Globalisation is driven by people seeking mutually beneficial economic exchanges across international borders -- hence the importance of international peace in globalisation, as peace reduces the risks involved in such exchanges. Restricting Australian's ability to engage in such exchanges, encouraging companies to base commercial strategies around lobbying Canberra for privileges and so on simply did not deliver in the long term compared to possible alternatives -- as Australia's productivity surge in the 1990s has demonstrated. The last Deakinite survival of arbitration continues to hobble our labour market performance.
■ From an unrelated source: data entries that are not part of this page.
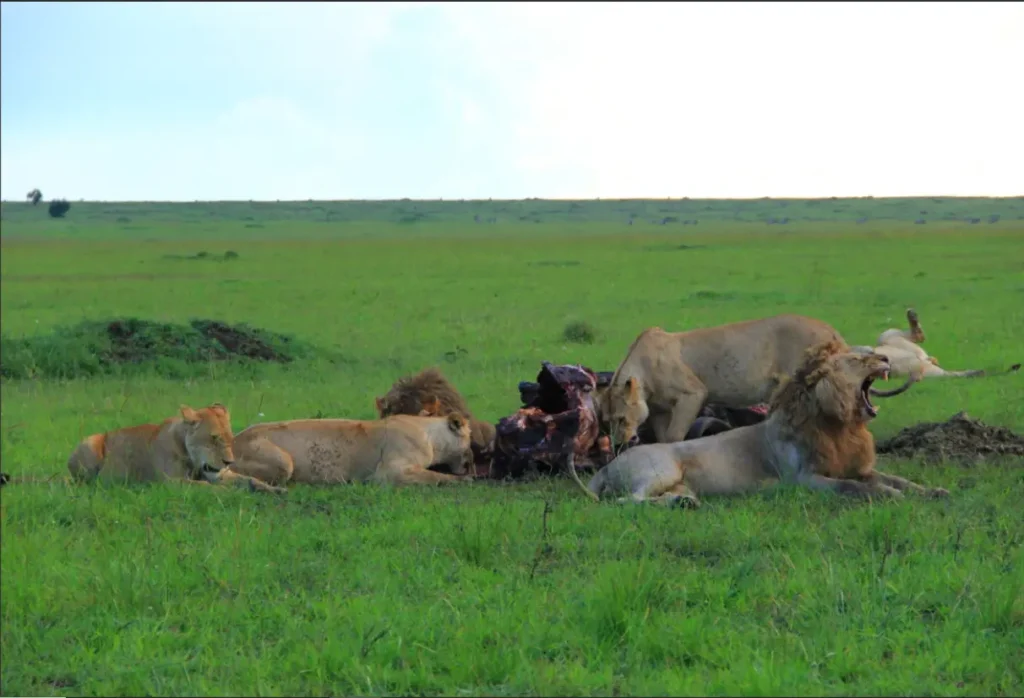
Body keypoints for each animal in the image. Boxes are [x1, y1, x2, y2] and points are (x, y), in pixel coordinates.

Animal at [65, 403, 279, 492]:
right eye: (213, 438)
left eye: (230, 439)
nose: (229, 462)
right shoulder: (170, 482)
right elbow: (207, 486)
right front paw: (232, 492)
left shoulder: (219, 474)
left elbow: (249, 479)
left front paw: (274, 490)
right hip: (90, 443)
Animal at [213, 413, 474, 490]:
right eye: (470, 437)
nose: (471, 459)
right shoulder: (389, 472)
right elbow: (435, 476)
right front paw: (465, 479)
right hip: (283, 462)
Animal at [579, 340, 946, 506]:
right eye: (857, 359)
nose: (885, 358)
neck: (840, 427)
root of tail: (606, 466)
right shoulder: (804, 479)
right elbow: (857, 488)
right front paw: (890, 496)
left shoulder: (858, 466)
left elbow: (899, 480)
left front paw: (934, 491)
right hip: (661, 469)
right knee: (628, 501)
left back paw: (683, 502)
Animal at [599, 314, 915, 447]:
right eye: (606, 422)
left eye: (620, 418)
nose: (618, 443)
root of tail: (830, 329)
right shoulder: (661, 409)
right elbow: (663, 436)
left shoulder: (693, 394)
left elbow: (675, 436)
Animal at [851, 308, 1020, 380]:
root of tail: (925, 359)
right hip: (926, 371)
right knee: (951, 375)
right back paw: (977, 372)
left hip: (889, 338)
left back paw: (912, 317)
Deakin's great rival was George Reid, first leader of the Opposition, former Premier of New South Wales, fourth Prime Minister, first Australian High Commissioner to London and leader of the Free Trade cause. The creation of the Deakinite system was a defeat for Reid's cause: a defeat long seen as crushing and final. But Reid has had his revenge. The economic reform of the last 15 years has, in many ways, been a triumph of Reid's more self-confident ideas over Deakin's pessimism. John Hewson, John Howard and Tim Fisher have all been heirs to George Reid. Sydney's cosmopolitan optimism has won out over Melbourne's parochial pessimism. (Which is not to deny that Melbourne is a better place to live: a good definition of mental illness is someone who could live in Melbourne, but doesn't).
The sure-fire way to stop globalisation, of course, is war between the great powers: and it was the experience of two World Wars which helped give the Deakinite system a much-increased lease of life. Australia has tried opposing globalisation, with very mediocre results. We should instead concentrate on reaping its advantages. George Reid was right.